_WHAT YOU WILL DO_
**a.** Write out, word for word, the stretch of the rows from their start through the line containing "n4 [height=0.2 label=dzseval width=0.4]", leaving the pictures out of your answer.
**b.** Continue the interview passage about the U.K. dance-music scene from the point where it stops.

Greg Wilson: Doing that is what brought me back into deejaying, actually. The reason I did the website in the first place was that I could see, with the passage of time, that the dance-music scene in the U.K. wasn’t being properly documented. They were missing out on the black scene, which is what underpins everything, really. I suppose that in New York, something similar happened; New York dance culture was being written about without properly mentioning the Loft. But then everybody woke up and said, “Hang on—without the Loft, all the rest couldn’t have happened.” It’s the same in the U.K.; before dance music exploded at the Haçienda, it was an underground-specialist thing. And all the innovation then was coming out of the black community. But people didn’t really know much about that; people only knew about what happened later. The Northern Soul scene was very well-documented, but there was a lot more going on in the north of England than Northern Soul. I never played Northern Soul. And black people hardly ever went to Northern Soul parties. They weren’t really interested in what they thought of as old music. They were interested in what was bang up to date, and that was the electro that was coming out of New York. They immediately embraced it.

_SUPPLIED MATERIAL_

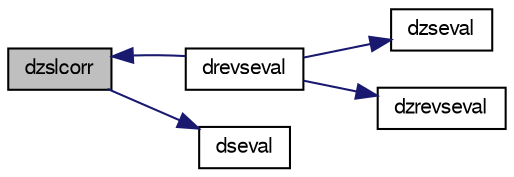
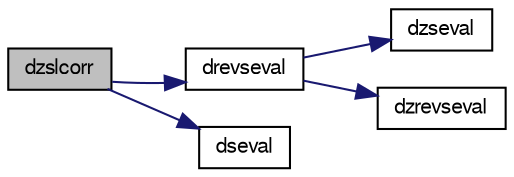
  digraph {
    rankdir=LR
    node [color=black fillcolor=white fontname=FreeSans fontsize=10 shape=record style=filled]
    edge [color=midnightblue fontname=FreeSans fontsize=10 labelfontname=FreeSans labelfontsize=10 style=solid]
    n1 [fillcolor=grey75 fontcolor=black height=0.2 label=dzslcorr width=0.4]
    n2 [height=0.2 label=drevseval width=0.4]
    n3 [height=0.2 label=dseval width=0.4]
    n4 [height=0.2 label=dzseval width=0.4]
    n5 [height=0.2 label=dzrevseval width=0.4]
-   n2 -> n1
+   n1 -> n2
    n1 -> n3
    n2 -> n4
    n2 -> n5
  }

_RESPONSE LIST_
**a.**
  digraph {
    rankdir=LR
    node [color=black fillcolor=white fontname=FreeSans fontsize=10 shape=record style=filled]
    edge [color=midnightblue fontname=FreeSans fontsize=10 labelfontname=FreeSans labelfontsize=10 style=solid]
    n1 [fillcolor=grey75 fontcolor=black height=0.2 label=dzslcorr width=0.4]
    n2 [height=0.2 label=drevseval width=0.4]
    n3 [height=0.2 label=dseval width=0.4]
    n4 [height=0.2 label=dzseval width=0.4]

**b.**
Time Out New York: Do you know what the Northern Soul people thought of that music?
Greg Wilson: Oh, they hated it. They thought it was just machines, and had no heart. They eventually realized they were wrong, of course!

Time Out New York: What can people expect to hear when you play this weekend?
Greg Wilson: I’m predominantly drawing from the past. I understand what my role is. I’ve realized that to connect people to the past, you need to package it in a new way, a way that’s more contemporary. And what’s happened in the past decade or so is the emergence of the reedit movement, which I’ve found is a good way to put music into a contemporary context. Without it, I don’t think I could be doing what I’m doing now. I’m sure I wouldn’t be coming over to the States!

The Bunker: Greg Wilson
is at 12-Turn-13 Saturday, August 25.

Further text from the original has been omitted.